Calfee and colleagues have led the field in defining ARDS subphenotypes. Using latent class analysis of clinical and biomarker data from patients enrolled in ARDS randomised controlled trials, Calfee et al have originally identified two ARDS subphenotypes.12 13 The reactive subphenotype identified by Bos et al shares many of the features of the hyperinflammatory ARDS subphenotype reported previously,12 13 although the proportion of patients in the reactive group is much higher than the hyperinflammatory subphenotype. This suggests that the hyperinflammatory and reactive groups may represent a similar subphenotype, although this is unproven.

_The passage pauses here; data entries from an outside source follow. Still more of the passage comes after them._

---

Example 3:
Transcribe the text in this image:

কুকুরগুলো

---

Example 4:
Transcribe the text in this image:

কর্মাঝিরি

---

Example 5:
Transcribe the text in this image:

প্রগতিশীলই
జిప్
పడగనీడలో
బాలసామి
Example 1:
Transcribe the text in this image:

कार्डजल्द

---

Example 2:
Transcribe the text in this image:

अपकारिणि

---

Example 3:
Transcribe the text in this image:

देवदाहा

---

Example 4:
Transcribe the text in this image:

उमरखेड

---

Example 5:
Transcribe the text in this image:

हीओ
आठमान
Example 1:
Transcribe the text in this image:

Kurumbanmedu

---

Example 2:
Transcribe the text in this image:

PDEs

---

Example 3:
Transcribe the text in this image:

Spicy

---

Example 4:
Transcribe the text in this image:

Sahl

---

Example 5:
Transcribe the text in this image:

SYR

The findings from Bos et al are significant in that they have identified comparable subphenotypes in an observational cohort of patients with ARDS using a different analytic approach. While Calfee et al identified these ARDS subphenotypes using clinical and biomarker data, Bos et al identified them purely on biomarker data. The blood sampling window for biomarker measurement in these studies was defined from trial enrolment (which could be up to 2 days after meeting ARDS criteria in the ARDSnet trials), which also challenges the time-based arguments for causal relationships. Furthermore, it is possible that in the study by Bos et al,9 ARDS subjects were sampled earlier than in the ARDSnet trials, which may be a potential explanation for the higher proportion of ‘reactive’ subphenotype in this study. It would be important to test whether similar subphenotypes emerge after harmonising these different study datasets and performing both cluster and latent class analyses. Table 1 provides a comparative summary of these three studies.

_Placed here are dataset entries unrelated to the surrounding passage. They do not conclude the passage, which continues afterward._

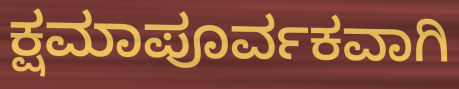
ಕ್ಷಮಾಪೂರ್ವಕವಾಗಿ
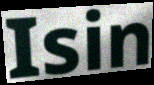
Isin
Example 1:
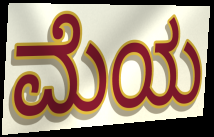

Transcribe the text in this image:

ಮೆಯ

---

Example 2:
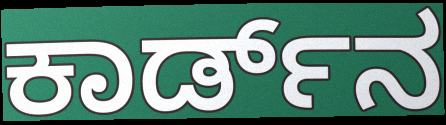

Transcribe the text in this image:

ಕಾರ್ಡ್‌ನ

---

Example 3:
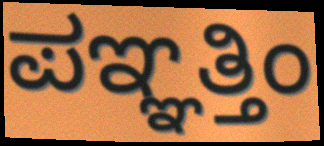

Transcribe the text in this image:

ಪಞ್ಞತ್ತಿಂ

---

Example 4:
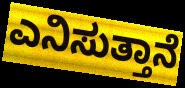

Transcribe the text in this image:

ಎನಿಸುತ್ತಾನೆ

Several important questions remain unanswered. First, assuming the hyperinflammatory/reactive subphenotype represents a common subphenotype, further work is needed to identify the key discriminant makers that reliably define this ARDS subset. Ideally, a minimal dataset of variables could be identified to efficiently achieve this. Second, although it remains unknown if ARDS subphenotypes respond differently to pharmacotherapies, for developing pharmacotherapies targeted at the hyperinflammatory/reactive subphenotype we need to determine the stability of the ARDS subgroup over time. This is important to identify the therapeutic window for interventions targeted at this subphenotype. In addition, it would be important to define if and how moving from this subphenotype to an uninflamed phenotype represents therapeutic success or failure to guide ongoing treatment. Third, development of point-of-care assays along with algorithms to define these ARDS subphenoytpes at the bedside in real time is essential to enable this information to inform clinical trials targeting these subphenotypes.

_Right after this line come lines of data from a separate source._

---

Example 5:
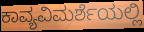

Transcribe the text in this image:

ಕಾವ್ಯವಿಮರ್ಶೆಯಲ್ಲಿ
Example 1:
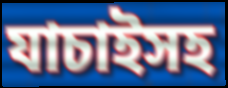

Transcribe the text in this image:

যাচাইসহ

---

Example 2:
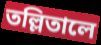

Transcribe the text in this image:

তল্লিতালে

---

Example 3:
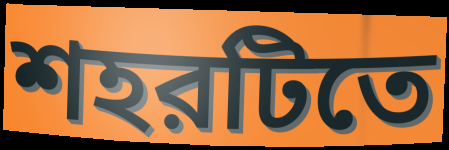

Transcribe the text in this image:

শহরটিতে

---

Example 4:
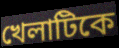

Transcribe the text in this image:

খেলাটিকে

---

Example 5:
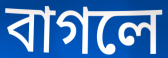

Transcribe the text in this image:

বাগলে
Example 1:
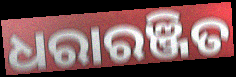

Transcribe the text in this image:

ଧରାରଞ୍ଜିତ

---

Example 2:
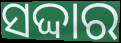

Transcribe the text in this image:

ସଦ୍ଦାର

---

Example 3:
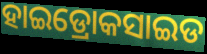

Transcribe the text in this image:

ହାଇଡ୍ରୋକସାଇଡ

In summary, ARDS continues to be a clinical and research challenge in terms of developing pharmacological therapies. Bos et al provide intriguing data that highlights the need for further work to identify ARDS subsets with defined treatable traits. These subphenotypes should be based on modifiable biological characteristics linked to both the risk of poor outcomes and response to the tested treatment. This will enable personalised care of patients with ARDS.